EXERCISE DETAILS
Reproduce the records below exactly as given.

MATERIAL PROVIDED

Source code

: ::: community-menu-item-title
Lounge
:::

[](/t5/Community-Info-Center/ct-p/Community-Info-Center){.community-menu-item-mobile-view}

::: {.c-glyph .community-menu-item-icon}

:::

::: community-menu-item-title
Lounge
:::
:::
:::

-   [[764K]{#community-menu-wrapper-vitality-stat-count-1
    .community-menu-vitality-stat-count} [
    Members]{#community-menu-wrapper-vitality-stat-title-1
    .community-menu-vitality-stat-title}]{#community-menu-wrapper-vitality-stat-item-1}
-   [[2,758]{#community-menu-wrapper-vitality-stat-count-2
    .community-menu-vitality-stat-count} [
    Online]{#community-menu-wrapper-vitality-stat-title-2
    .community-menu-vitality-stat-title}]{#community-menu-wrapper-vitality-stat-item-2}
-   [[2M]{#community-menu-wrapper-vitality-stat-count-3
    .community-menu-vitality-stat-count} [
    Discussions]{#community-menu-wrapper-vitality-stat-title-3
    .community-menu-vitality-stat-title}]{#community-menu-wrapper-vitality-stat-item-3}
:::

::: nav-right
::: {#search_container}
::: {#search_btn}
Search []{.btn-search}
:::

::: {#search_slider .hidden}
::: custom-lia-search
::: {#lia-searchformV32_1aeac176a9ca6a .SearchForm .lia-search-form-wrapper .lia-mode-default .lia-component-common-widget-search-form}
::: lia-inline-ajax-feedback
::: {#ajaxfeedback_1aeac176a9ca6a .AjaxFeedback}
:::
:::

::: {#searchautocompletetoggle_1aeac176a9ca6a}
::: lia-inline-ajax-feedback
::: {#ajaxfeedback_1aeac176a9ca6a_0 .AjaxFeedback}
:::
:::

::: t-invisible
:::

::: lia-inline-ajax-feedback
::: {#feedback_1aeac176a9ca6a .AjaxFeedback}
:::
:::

COMPLETED EXERCISE
Source code

: ::: community-menu-item-title
Lounge
:::

[](/t5/Community-Info-Center/ct-p/Community-Info-Center){.community-menu-item-mobile-view}

::: {.c-glyph .community-menu-item-icon}

:::

::: community-menu-item-title
Lounge
:::
:::
:::

-   [[764K]{#community-menu-wrapper-vitality-stat-count-1
    .community-menu-vitality-stat-count} [
    Members]{#community-menu-wrapper-vitality-stat-title-1
    .community-menu-vitality-stat-title}]{#community-menu-wrapper-vitality-stat-item-1}
-   [[2,758]{#community-menu-wrapper-vitality-stat-count-2
    .community-menu-vitality-stat-count} [
    Online]{#community-menu-wrapper-vitality-stat-title-2
    .community-menu-vitality-stat-title}]{#community-menu-wrapper-vitality-stat-item-2}
-   [[2M]{#community-menu-wrapper-vitality-stat-count-3
    .community-menu-vitality-stat-count} [
    Discussions]{#community-menu-wrapper-vitality-stat-title-3
    .community-menu-vitality-stat-title}]{#community-menu-wrapper-vitality-stat-item-3}
:::

::: nav-right
::: {#search_container}
::: {#search_btn}
Search []{.btn-search}
:::

::: {#search_slider .hidden}
::: custom-lia-search
::: {#lia-searchformV32_1aeac176a9ca6a .SearchForm .lia-search-form-wrapper .lia-mode-default .lia-component-common-widget-search-form}
::: lia-inline-ajax-feedback
::: {#ajaxfeedback_1aeac176a9ca6a .AjaxFeedback}
:::
:::

::: {#searchautocompletetoggle_1aeac176a9ca6a}
::: lia-inline-ajax-feedback
::: {#ajaxfeedback_1aeac176a9ca6a_0 .AjaxFeedback}
:::
:::

::: t-invisible
:::

::: lia-inline-ajax-feedback
::: {#feedback_1aeac176a9ca6a .AjaxFeedback}
:::
:::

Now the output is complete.